Two of the judges, Justices O'Regan and Arnold (who has since retired), while appreciating the work of the tikanga experts in relation to the Ellis case, did not believe it required a tikanga approach.
They noted the detailed work the Law Commission was already doing: "We think it is better to allow that process to proceed without the intervention of obiter pronouncements from this Court," they said.
"We prefer to allow the law to develop in cases where the consideration and application or incorporation of tikanga in the decision affects the outcome and, preferably, where there has been an adversarial process in relation to those issues."
That is a very polite way of saying their Supreme Court colleagues have inserted their views at the wrong time on a case that is not appropriate, and without sufficient debate.
Many lawyers and academics will be applauding the use of tikanga in the Ellis decision because they want greater recognition of tikanga in the common law.

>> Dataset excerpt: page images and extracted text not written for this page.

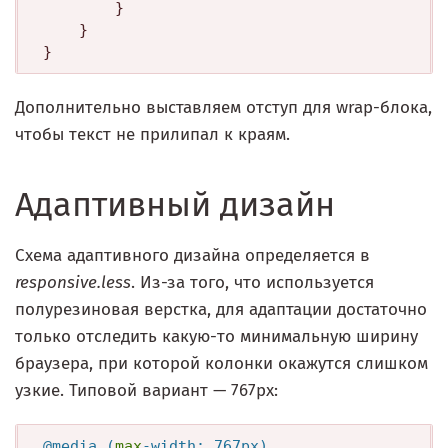
		}

	}

Дополнительно выставляем отступ для wrap-блока,
чтобы текст не прилипал к краям.
Адаптивный дизайн
Схема адаптивного дизайна определяется в
responsive.less
. Из-за того, что используется
полурезиновая верстка, для адаптации достаточно
только отследить какую-то минимальную ширину
браузера, при которой колонки окажутся слишком
узкие. Типовой вариант — 767px:
@media (
max
-width: 767px
) 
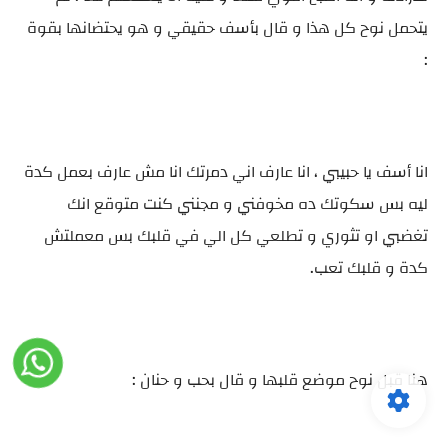
يتحمل نوح كل هذا و قال بأسف حقيقي و هو يحتضانها بقوة
:
انا أسف يا حبيبي ، انا عارف اني دمرتك انا مش عارف بعمل كدة
ليه بس سكوتك ده مخوفني و مجنني كنت متوقع انك
تغضبي او تثوري و تطلعي كل الي في قلبك بس معملتش
كدة و قلبك تعب.
هنا قبل نوح موضع قلبها و قال بحب و حنان :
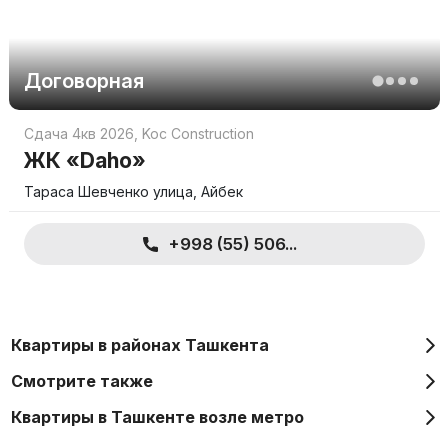
Договорная
Сдача 4кв 2026
,
Koc Construction
ЖК «Daho»
Тараса Шевченко улица, Айбек
+998 (55) 506...
Квартиры в районах Ташкента
Смотрите также
Квартиры в Ташкенте возле метро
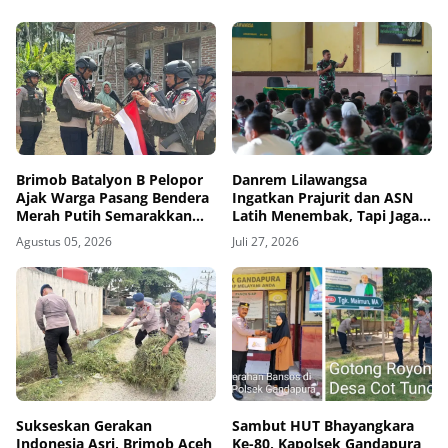
Brimob Batalyon B Pelopor
Danrem Lilawangsa
Ajak Warga Pasang Bendera
Ingatkan Prajurit dan ASN
Merah Putih Semarakkan
Latih Menembak, Tapi Jaga
HUT Kemerdekaan RI Ke-81
Kesehatan dan Hindari
Agustus 05, 2026
Juli 27, 2026
Pelanggaran
Sukseskan Gerakan
Sambut HUT Bhayangkara
Indonesia Asri, Brimob Aceh
Ke-80, Kapolsek Gandapura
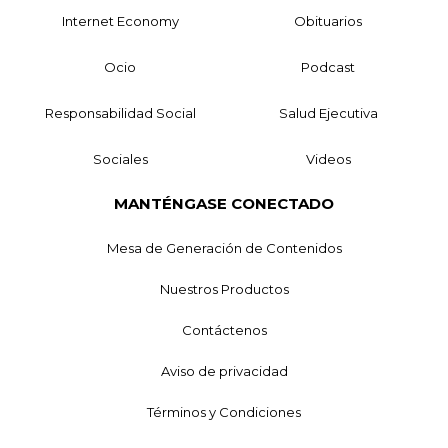
Internet Economy
Obituarios
Ocio
Podcast
Responsabilidad Social
Salud Ejecutiva
Sociales
Videos
MANTÉNGASE CONECTADO
Mesa de Generación de Contenidos
Nuestros Productos
Contáctenos
Aviso de privacidad
Términos y Condiciones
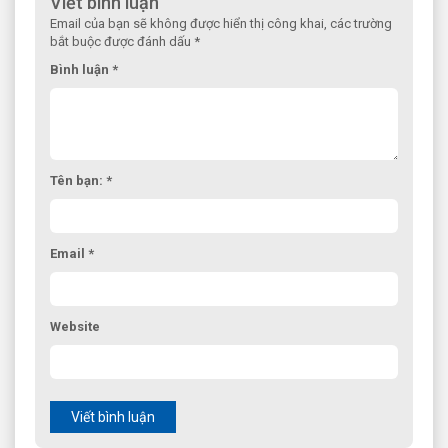
Viết bình luận
Email của bạn sẽ không được hiển thị công khai, các trường
bắt buộc được đánh dấu *
Bình luận *
Tên bạn: *
Email *
Website
Viết bình luận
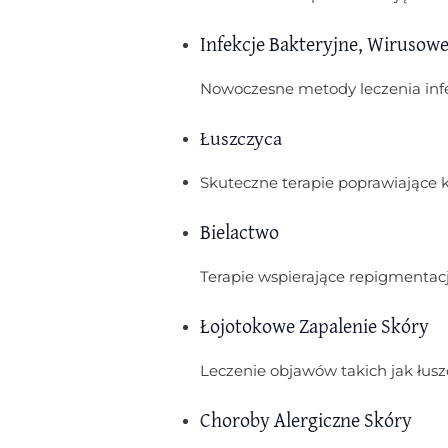
Infekcje Bakteryjne, Wirusowe,
Nowoczesne metody leczenia infekc
Łuszczyca
Skuteczne terapie poprawiające k
Bielactwo
Terapie wspierające repigmentacj
Łojotokowe Zapalenie Skóry
Leczenie objawów takich jak łus
Choroby Alergiczne Skóry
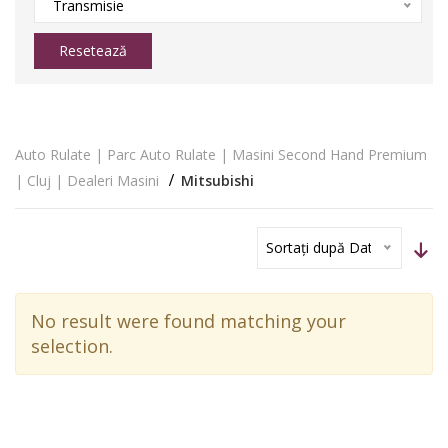
Transmisie
Resetează
Auto Rulate | Parc Auto Rulate | Masini Second Hand Premium
| Cluj | Dealeri Masini
Mitsubishi
Sortați după Dată
No result were found matching your
selection.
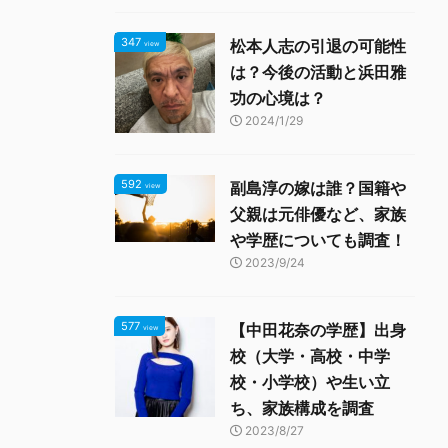
347
松本人志の引退の可能性
view
は？今後の活動と浜田雅
功の心境は？
2024/1/29
592
副島淳の嫁は誰？国籍や
view
父親は元俳優など、家族
や学歴についても調査！
2023/9/24
577
【中田花奈の学歴】出身
view
校（大学・高校・中学
校・小学校）や生い立
ち、家族構成を調査
2023/8/27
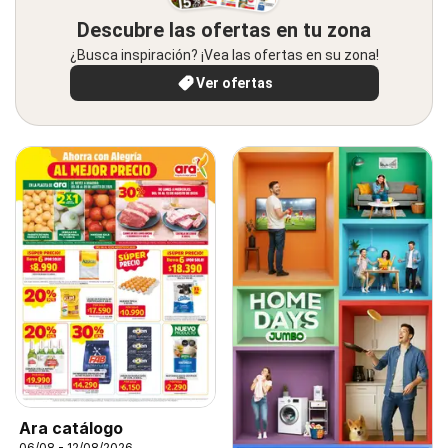
Descubre las ofertas en tu zona
¿Busca inspiración? ¡Vea las ofertas en su zona!
Ver ofertas
Ara catálogo
06/08 - 12/08/2026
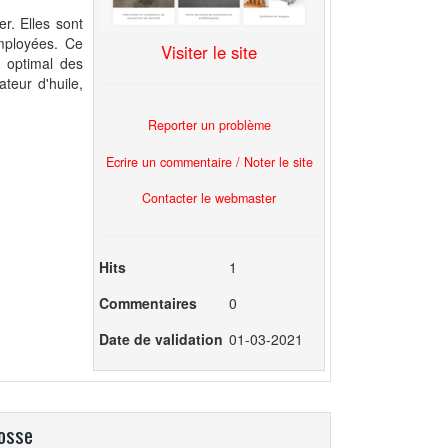
r. Elles sont
employées. Ce
Visiter le site
l optimal des
teur d'huile,
Reporter un problème
Ecrire un commentaire / Noter le site
Contacter le webmaster
Hits
1
Commentaires
0
Date de validation
01-03-2021
fosse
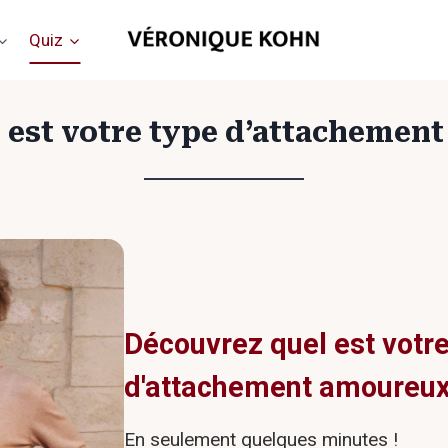
Quiz
l est votre type d’attacheme
Découvrez quel est votre
d'attachement amoureux 
En seulement quelques minutes !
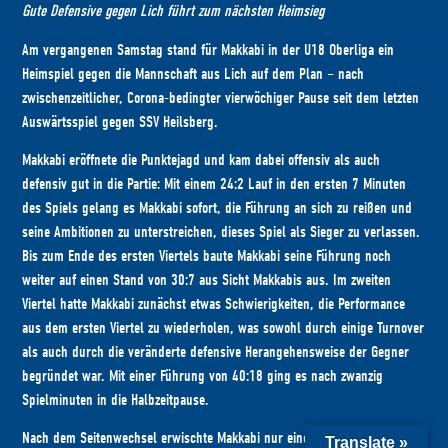
Gute Defensive gegen Lich
führt
zum nächsten Heimsieg
Am vergangenen Samstag stand für Makkabi in der U18 Oberliga ein
Heimspiel gegen die Mannschaft aus Lich auf dem Plan – nach
zwischenzeitlicher, Corona-bedingter vierwöchiger Pause seit dem letzten
Auswärtsspiel gegen SSV Heilsberg.
Makkabi eröffnete die Punktejagd und kam dabei offensiv als auch
defensiv gut in die Partie: Mit einem 24:2 Lauf in den ersten 7 Minuten
des Spiels gelang es Makkabi sofort, die Führung an sich zu reißen und
seine Ambitionen zu unterstreichen, dieses Spiel als Sieger zu verlassen.
Bis zum Ende des ersten Viertels baute Makkabi seine Führung noch
weiter auf einen Stand von 30:7 aus Sicht Makkabis aus. Im zweiten
Viertel hatte Makkabi zunächst etwas Schwierigkeiten, die Performance
aus dem ersten Viertel zu wiederholen, was sowohl durch einige Turnover
als auch durch die veränderte defensive Herangehensweise der Gegner
begründet war. Mit einer Führung von 40:18 ging es nach zwanzig
Spielminuten in die Halbzeitpause.
Nach dem Seitenwechsel erwischte Makkabi nur einen durchwachsenen
Translate »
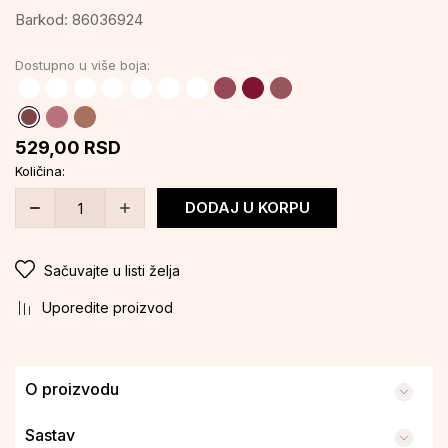
Barkod:
86036924
Dostupno u više boja:
529,00
RSD
Količina:
DODAJ U KORPU
Sačuvajte u listi želja
Uporedite proizvod
O proizvodu
Sastav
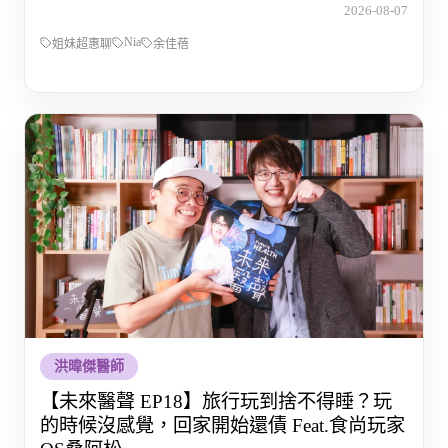
2026-08-07
Nia
姐妹超惠聊
余佳蓓
洪暐傑醫師
【未來醫聲 EP18】旅行玩到捨不得睡？玩
的時候沒感覺，回家開始還債 Feat.食尚玩家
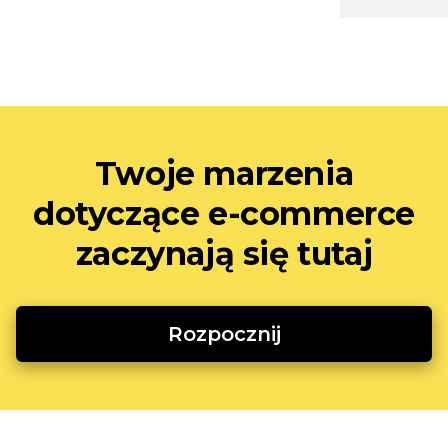
Twoje marzenia
dotyczące e-commerce
zaczynają się tutaj
Rozpocznij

But law should not be made like this, vicariously through unrelated vehicles, with little idea of the consequences, and in competition with the executive - which is already trying to grapple with tikanga in the law.
This is judicial activism with a capital A.
The courts have played a leading role in Treaty of Waitangi law over many years because, in the absence of clear Government policy, successive Governments allowed it.
But New Zealand is in transition and there is a lot more happening in the legislative space these days with growing reference to tikanga, not to mention co-governance.
Often board appointments require at least a certain number of people to have expertise in tikanga - that is because the law cannot specify a Māori appointee.
But tikanga is now a feature of what might usually seem innocuous laws, such as the reform of the Plant Varieties Act. Any new commercial development of native plants will have to be handled by a Māori plants committee.
In the original legislation, there was no right of appeal to the High Court for a breeder of native plants because Cabinet decided that the courts were not sufficiently skilled to handle an appeal on a tikanga issue.
It was amended in committee to allow appeal rights on native plants - but to the appellate body of the Māori Land Court, not to the High Court, as breeders of roses have on decisions of the general committee.
So the High Court, which for years has adjudicated after hearing expert evidence on a myriad of complex issues, is now deemed too unskilled in tikanga to decide on native plant issues.
The more this becomes a prevailing view, the more likely it is that the structure of the courts will change in the name of tikanga.
Such transitions need to be done with the maximum public debate and buy-in.